Teachers worried about returning to work because of COVID-19 consider retirement as an option

Posted at 6:36 PM, Jul 10, 2020
and last updated 2020-07-10 19:18:39-04

LEXINGTON, Ky. (LEX 18) — While state leaders are deciding how schools can reopen as the COVID-19 pandemic continues, school districts are wondering if they’ll have enough employees to reopen schools with.

“We’re wondering how many will retire instead of coming back to school if they have concerns for their own health or their family’s health. How many folks might want to just take a year off or just quit and move into some other line of work,” said Eric Kennedy, governmental relations director for the Kentucky School Boards Association.

One in five Kentucky teachers are eligible for retirement right now, according to Kennedy.

Fayette County Education Association President Jessica Hiler told LEX 18 some teachers are considering the option to retire now rather than increase their chances to contract COVID-19 if their schools ask them to return in-person.

“They don’t know what they’re going to do right now because since there’s not a plan, you don’t know how to react to something when there’s not a plan. But I think we’ll have a fair amount of teachers that will say, ‘I just can’t. If we have to go back in person, I can’t do that’,” Hiler said. “I mean teachers that I’m hearing from are even concerned to go back in for meetings in the school before the kids even get there. I mean that’s even a concern. It’s across the board just being really nervous about getting back around larger groups of people.”

Hiler said teachers are concerned for their personal safety and what being exposed to the coronavirus could mean for their families at home. Even if social distancing and wearing facemasks is perfectly enforced, there is still a risk related to being in a room of people.

“We can’t sacrifice our kids or our staff. We can’t. We just have to keep everyone’s safety at the forefront of the conversation. I think that’s the key,” said Hiler.

Another question educators have is who will take care of their children while they’re working if school schedules are staggered?

“If we don’t want to give our school-age kids to our elderly grandparents or parents, then what happens to our own kids? How do we balance that too? That’s huge,” said Hiler.

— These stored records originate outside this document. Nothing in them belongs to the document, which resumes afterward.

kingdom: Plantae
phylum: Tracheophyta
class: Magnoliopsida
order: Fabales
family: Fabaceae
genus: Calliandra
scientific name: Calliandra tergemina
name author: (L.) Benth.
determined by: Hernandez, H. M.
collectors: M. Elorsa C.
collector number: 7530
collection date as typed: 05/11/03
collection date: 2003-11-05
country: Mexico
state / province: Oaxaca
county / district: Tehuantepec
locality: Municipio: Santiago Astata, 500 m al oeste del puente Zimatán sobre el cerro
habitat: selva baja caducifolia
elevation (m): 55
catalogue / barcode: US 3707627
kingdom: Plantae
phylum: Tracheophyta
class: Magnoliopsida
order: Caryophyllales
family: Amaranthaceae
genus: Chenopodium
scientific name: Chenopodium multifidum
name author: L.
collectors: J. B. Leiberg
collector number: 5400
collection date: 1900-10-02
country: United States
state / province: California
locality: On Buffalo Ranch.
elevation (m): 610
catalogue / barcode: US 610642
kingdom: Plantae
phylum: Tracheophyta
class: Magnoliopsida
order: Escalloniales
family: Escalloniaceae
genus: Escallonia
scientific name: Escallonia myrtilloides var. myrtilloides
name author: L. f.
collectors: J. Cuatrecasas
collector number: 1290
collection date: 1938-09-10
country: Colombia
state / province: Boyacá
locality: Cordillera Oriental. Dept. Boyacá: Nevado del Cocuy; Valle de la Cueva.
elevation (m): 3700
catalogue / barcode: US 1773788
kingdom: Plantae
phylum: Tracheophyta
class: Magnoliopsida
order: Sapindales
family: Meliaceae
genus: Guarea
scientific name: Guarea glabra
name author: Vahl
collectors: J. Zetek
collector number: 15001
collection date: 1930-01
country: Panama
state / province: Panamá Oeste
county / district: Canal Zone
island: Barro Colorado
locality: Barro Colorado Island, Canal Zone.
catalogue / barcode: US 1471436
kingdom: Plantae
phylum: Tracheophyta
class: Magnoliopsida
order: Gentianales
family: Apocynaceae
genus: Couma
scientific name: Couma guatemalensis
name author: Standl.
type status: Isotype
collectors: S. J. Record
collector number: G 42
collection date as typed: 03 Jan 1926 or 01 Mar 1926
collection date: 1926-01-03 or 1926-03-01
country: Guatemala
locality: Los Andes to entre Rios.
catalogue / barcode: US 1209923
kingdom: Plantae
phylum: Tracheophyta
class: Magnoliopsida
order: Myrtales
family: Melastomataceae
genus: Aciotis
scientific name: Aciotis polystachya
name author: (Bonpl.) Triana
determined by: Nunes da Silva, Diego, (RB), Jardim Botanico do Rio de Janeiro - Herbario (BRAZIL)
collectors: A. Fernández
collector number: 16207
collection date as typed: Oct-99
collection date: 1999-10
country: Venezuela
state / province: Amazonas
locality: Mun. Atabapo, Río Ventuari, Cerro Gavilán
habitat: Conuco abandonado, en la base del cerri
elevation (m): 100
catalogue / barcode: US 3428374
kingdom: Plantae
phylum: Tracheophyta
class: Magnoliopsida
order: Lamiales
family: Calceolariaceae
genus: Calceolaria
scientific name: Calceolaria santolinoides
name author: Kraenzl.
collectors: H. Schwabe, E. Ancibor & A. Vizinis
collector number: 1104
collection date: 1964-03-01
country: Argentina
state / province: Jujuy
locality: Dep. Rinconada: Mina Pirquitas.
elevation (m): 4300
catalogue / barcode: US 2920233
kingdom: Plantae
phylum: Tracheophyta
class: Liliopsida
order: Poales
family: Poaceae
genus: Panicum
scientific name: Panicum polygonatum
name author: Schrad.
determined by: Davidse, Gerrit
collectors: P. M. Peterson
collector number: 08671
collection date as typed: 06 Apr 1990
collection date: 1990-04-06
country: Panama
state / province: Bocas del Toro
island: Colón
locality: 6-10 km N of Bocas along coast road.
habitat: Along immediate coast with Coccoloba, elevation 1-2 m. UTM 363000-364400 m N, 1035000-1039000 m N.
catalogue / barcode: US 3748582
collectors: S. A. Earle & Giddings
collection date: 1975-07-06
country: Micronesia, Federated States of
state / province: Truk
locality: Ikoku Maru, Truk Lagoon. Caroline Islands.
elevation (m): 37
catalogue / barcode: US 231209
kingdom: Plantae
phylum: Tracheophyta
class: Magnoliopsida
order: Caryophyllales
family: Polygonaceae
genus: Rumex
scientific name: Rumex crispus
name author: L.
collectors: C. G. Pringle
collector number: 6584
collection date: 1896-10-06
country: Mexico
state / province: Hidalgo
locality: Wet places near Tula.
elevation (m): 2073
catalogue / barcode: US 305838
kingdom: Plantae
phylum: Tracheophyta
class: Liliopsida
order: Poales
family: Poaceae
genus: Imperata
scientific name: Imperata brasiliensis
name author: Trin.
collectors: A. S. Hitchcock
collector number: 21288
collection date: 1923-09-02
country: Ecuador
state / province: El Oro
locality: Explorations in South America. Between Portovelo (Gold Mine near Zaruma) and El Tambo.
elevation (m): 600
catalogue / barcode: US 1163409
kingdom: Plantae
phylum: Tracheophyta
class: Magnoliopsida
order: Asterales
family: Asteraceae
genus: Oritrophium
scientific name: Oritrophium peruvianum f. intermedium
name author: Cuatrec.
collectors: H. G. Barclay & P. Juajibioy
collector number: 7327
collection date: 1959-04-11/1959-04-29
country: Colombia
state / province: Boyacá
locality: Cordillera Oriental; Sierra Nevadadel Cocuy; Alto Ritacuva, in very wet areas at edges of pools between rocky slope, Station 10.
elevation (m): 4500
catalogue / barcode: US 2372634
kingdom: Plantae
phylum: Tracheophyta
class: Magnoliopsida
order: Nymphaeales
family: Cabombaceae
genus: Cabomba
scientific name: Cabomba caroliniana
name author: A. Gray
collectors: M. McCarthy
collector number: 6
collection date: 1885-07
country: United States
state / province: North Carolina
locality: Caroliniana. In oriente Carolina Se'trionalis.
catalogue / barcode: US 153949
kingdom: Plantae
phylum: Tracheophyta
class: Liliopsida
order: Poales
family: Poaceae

If a shortage of educators does occur, Kennedy said there is a possibility reopening plans will shift last minute.

“Any time that there are not the adults in the building that we need to do education well in a safe way, you will see school closures perhaps,” he said.

At the moment, Hiler said though teachers are weighing the options they have, many are waiting for individual districts to announce reopening plans before they make final decisions.